Nucleolar localization elements (NoLEs) in U14 snoRNA

Targeting of macromolecules to their correct destination in the cell is extremely important. Nuclear localization elements (NLE) are beginning to be defined for nuclear import of RNA (Grimm et al., 1997). However, little is known about nucleolar localization elements (NoLEs), although the nucleolus contains a vast array of snoRNAs needed for ribosome biogenesis. In 7‐2/MRP RNA, nucleotides 23–62, which contain the To antigen binding site, are required for nucleolar localization (Jacobson et al., 1995), but the only other small RNA that may also use the To binding site for nucleolar localization is the RNA of RNase P (Jacobson et al., 1997a). Three other snoRNAs (E1, E2 and E3) were shown to localize to nucleoli after injection into Xenopus oocytes (Selvamurugan et al., 1997), but the NoLE used for that localization has not yet been elucidated. A small 56 nucleotide fragment of U3 snoRNA containing Boxes C′ and D and the terminal stem had sufficient information for nuclear import from the cytoplasm (Baserga et al., 1992), but whether it could reach its nucleolar destination was not tested. Similarly, a truncated version of U20 snoRNA still containing Boxes C and D could be detected in a nucleolar fraction of a mouse L929 cell line (Cavaillé et al., 1996).

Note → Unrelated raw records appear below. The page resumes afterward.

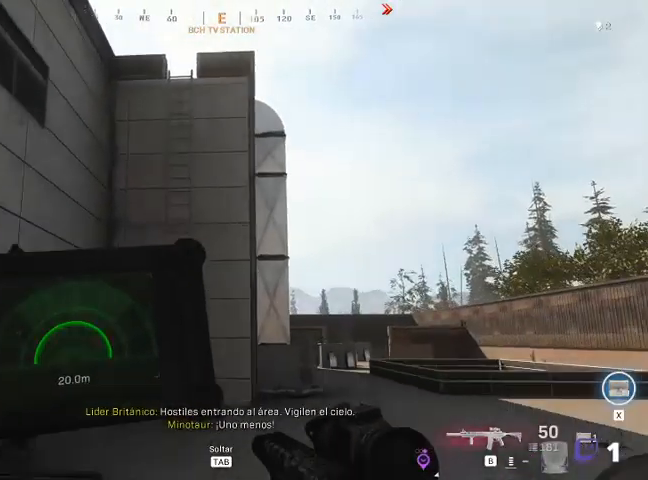
{"keys": ["q", "shift", "w"], "mouse": [], "events": []}
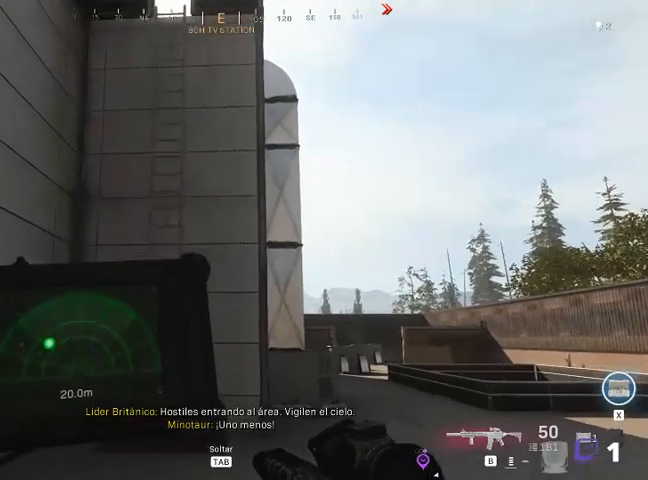
{"keys": ["q", "shift", "w"], "mouse": [], "events": []}
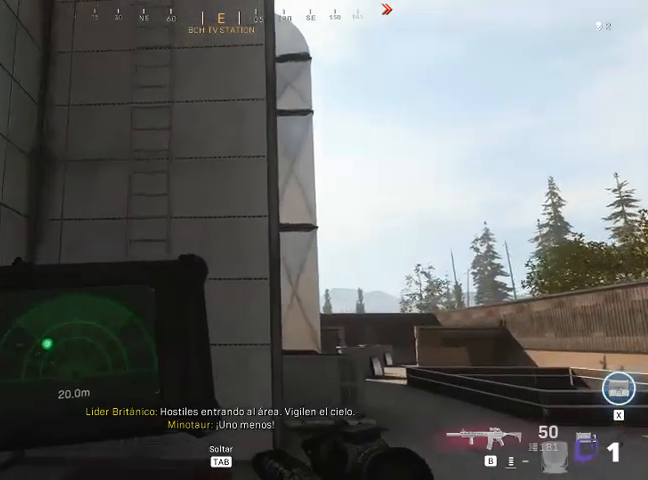
{"keys": ["w"], "mouse": [], "events": [[267, "q", "up"], [500, "shift", "up"]]}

We have identified the intrinsic sequences of the NoLE used by U14 snoRNA, and these features may be generalized to other members comprising the Box C/D family, since they were found to also be important for U8 snoRNA. U14 snoRNA that carried a large deletion (A/V/B) spanning domains A and B and the variable (V) region localized to nucleoli in a comparable manner to wild‐type U14. This indicates that the regions of U14 known to be important for 18S rRNA processing and modification (Jarmolowski et al., 1990; Li et al., 1990; Li and Fournier, 1992; Liang and Fournier, 1995; Morrissey and Tollervey, 1997; Dunbar and Baserga, 1998) are not necessary for nucleolar localization. Similarly, the functional regions of U8 snoRNA required for interactions with pre‐rRNA for rRNA processing are not needed for nucleolar targeting of these molecules (T.S.Lange, A.Borovjagin and S.A.Gerbi, submitted). Thus, snoRNAs probably are not localized to nucleoli simply by their hydrogen bond interactions with pre‐rRNA there. This is supported by the finding that in Xenopus kidney cells in culture, 68% of endogenous U14 snoRNA and all of U8 snoRNA remain in the nucleolus after actinomycin D depletion of early rRNA precursors (Rivera‐León and Gerbi, 1997).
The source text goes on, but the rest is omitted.